Laurent Gizzi affirme aussi : avoir des regards différents et complémentaires entre associé est important. "Je lui laisse volontiers le pouvoir de décision en raison de son expérience dans la restauration, mais il m’écoute et me sonde en permanence", émet Laurent Gizzi.
Accepter le bon et le moins bon en franchise
Au-delà de l’écoute et du respect, le parcours de Laurent Gizzi s’est notamment bâti autour d’une pierre angulaire : la confiance. "Aucun de nos établissements n’a aujourd’hui de problèmes financiers, et je pense qu’après 2023, le plus dur de la crise Covid-19 sera passé. Nous faisons confiance au groupe Bertrand à concevoir le business de demain et sa philosophie, lequel nous l’a bien rendue en nous confiant le cluster de Villabé. Dans une relation de franchise, accepter le bon et le moins bon, le risque de gagner comme de perdre, fait partie du jeu", souligne Laurent Gizzi, avant de préciser :
En tant que franchisé, nous avons une honnêteté intellectuelle à rendre au franchiseur. Seuls les aprioris et les préjugés nous amènent à des erreurs.
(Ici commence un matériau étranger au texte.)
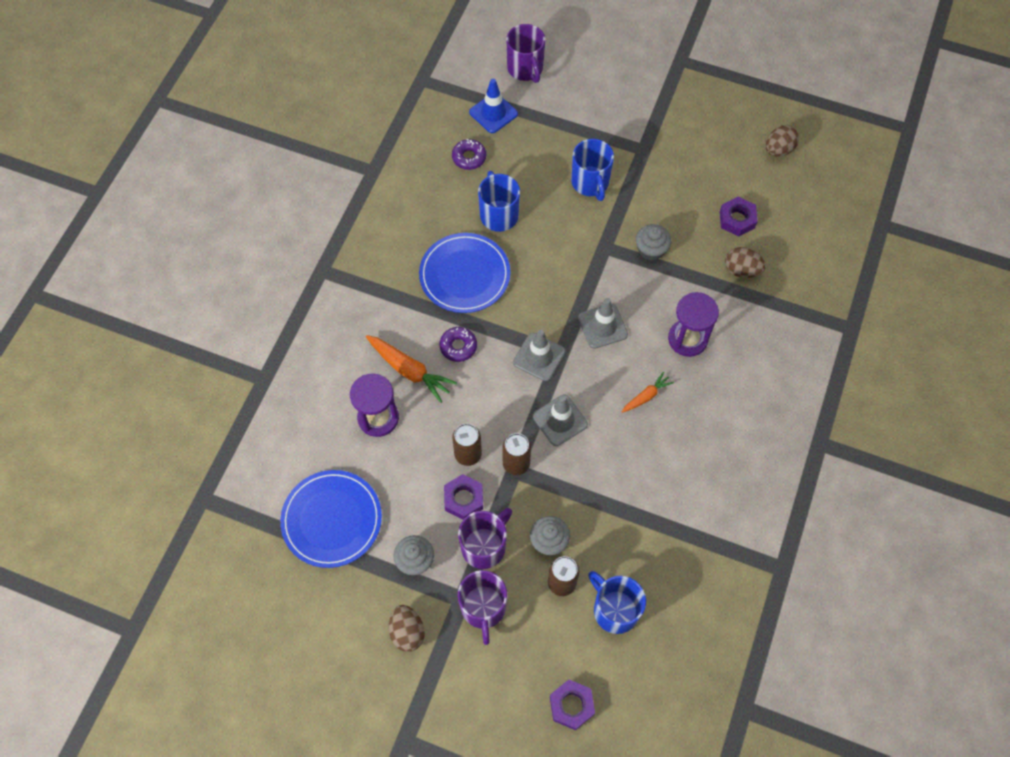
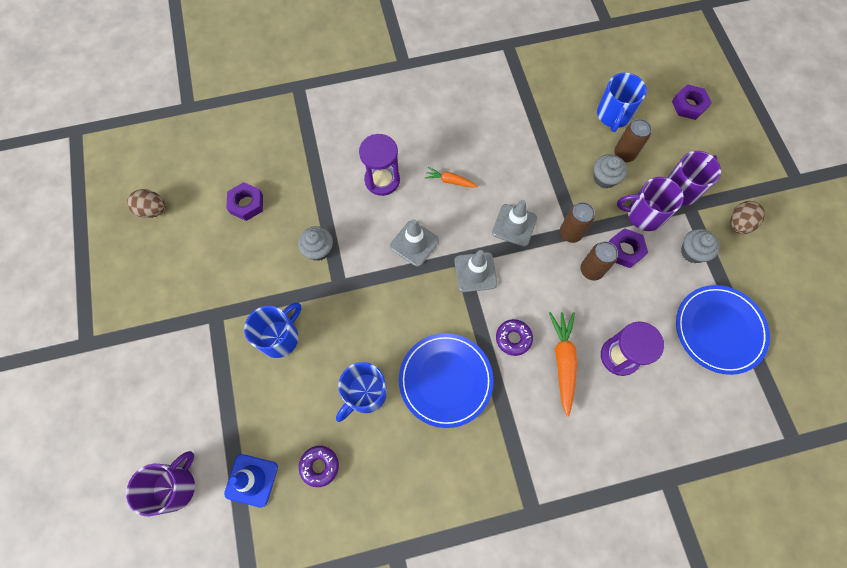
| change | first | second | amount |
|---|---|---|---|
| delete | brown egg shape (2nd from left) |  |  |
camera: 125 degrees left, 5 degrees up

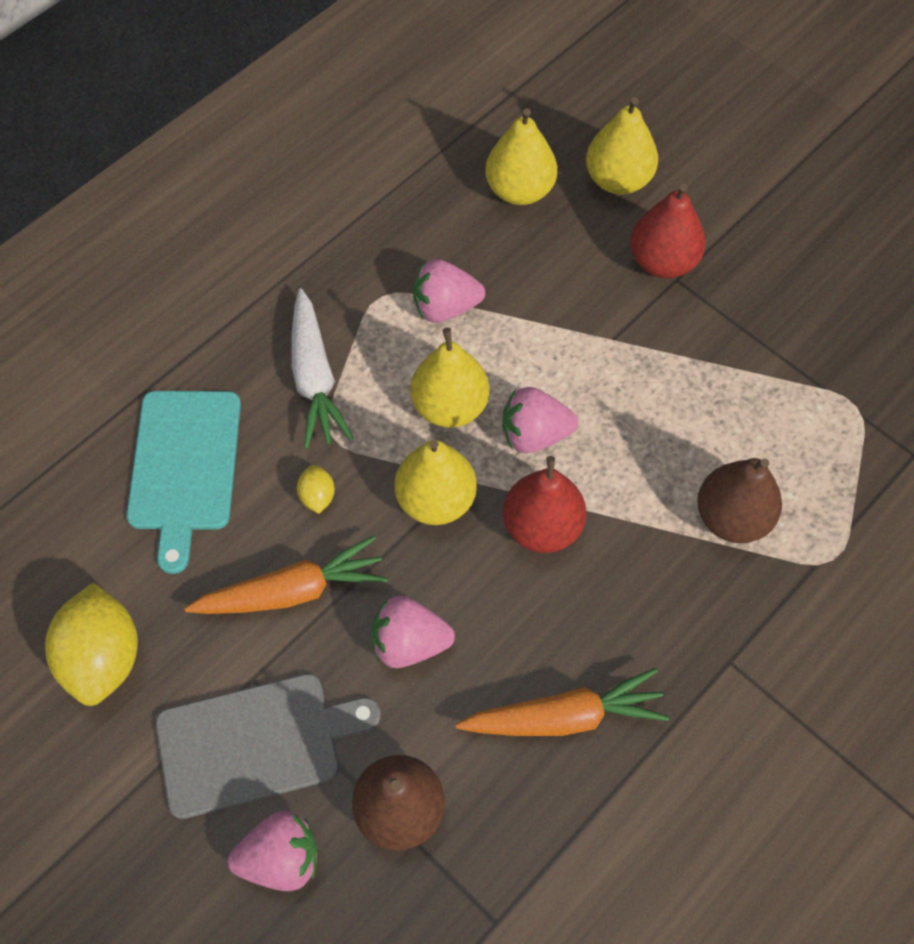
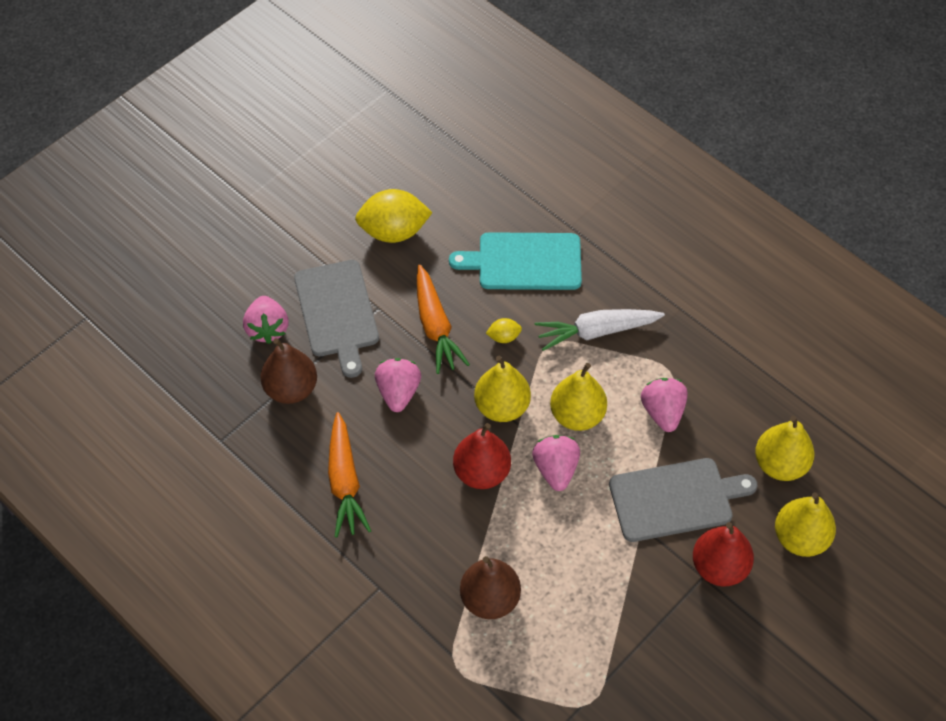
| change | first | second | amount |
|---|---|---|---|
| insert |  | ash-grey bread board (2nd from left) |  |
camera: 90 degrees right, 5 degrees down

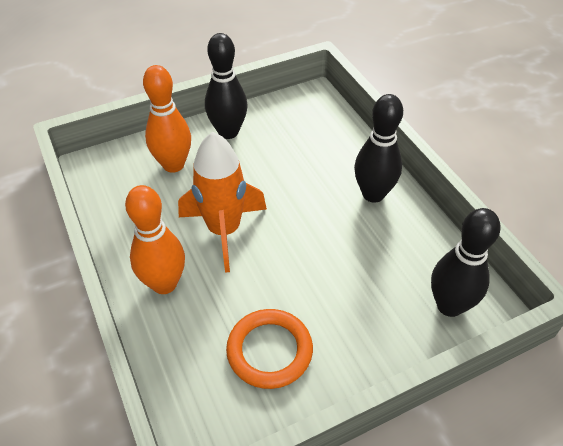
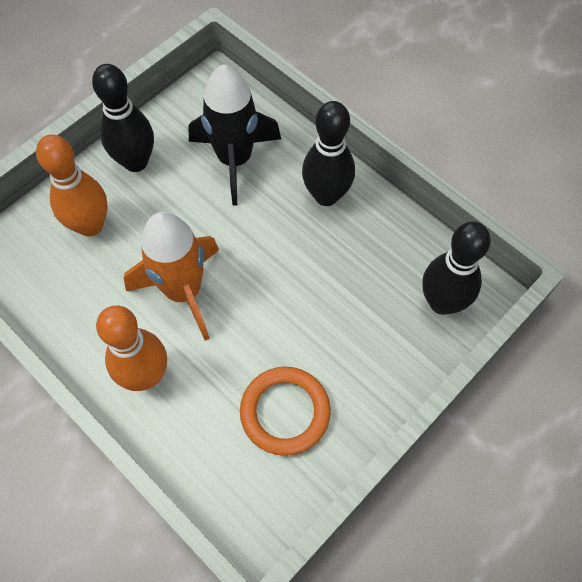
| change | first | second | amount |
|---|---|---|---|
| insert |  | jet-black rocket |  |
camera: 20 degrees left, 15 degrees up

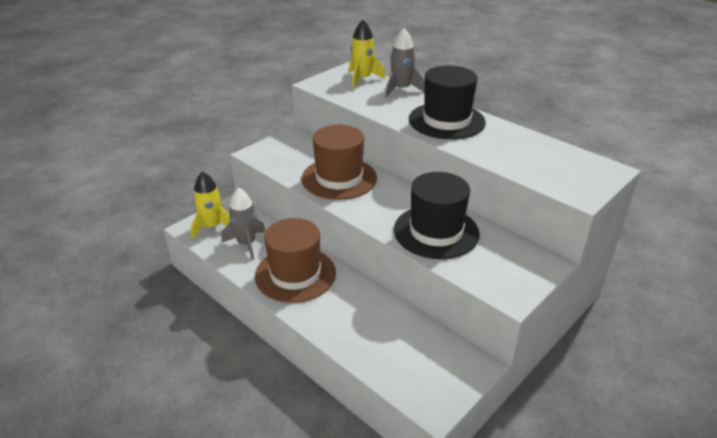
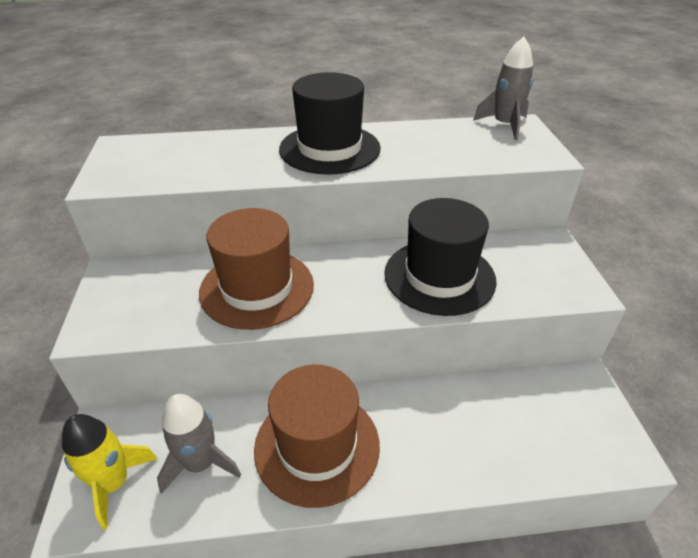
| change | first | second | amount |
|---|---|---|---|
| move | ash-grey rocket (2nd from left) |  |  |
| delete | yellow rocket (2nd from left) |  |  |
camera: 50 degrees left, 5 degrees up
La confiance des proches reste aussi fondamentale selon l'entrepreneur. Et ne pas négliger en tant que futur porteur de projet. "Dans mon parcours professionnel, j’ai aussi bénéficié de la confiance de ma femme, qui a été extraordinaire et ne m’a jamais lâché, même dans les situations compliquées. Elle demeure mon premier moteur de réussite", souligne-t-il. Et le chef d'entreprise insiste également : "J’aimerais, à terme, offrir l’opportunité à des collaborateurs qui nous ont fait confiance, de se développer et de les accompagner dans leurs futurs projets, notamment entrepreneuriaux. Quoi de plus beau que de donner flambeau à des personnes qui vous ont permis de rayonner ? Pour les candidats à la création d’entreprise, la différence entre un rêve et un projet, c’est que le projet possède une date, presqu’un planning de réalisation. Si vous le possédez… alors foncez !", conclut Laurent Gizzi.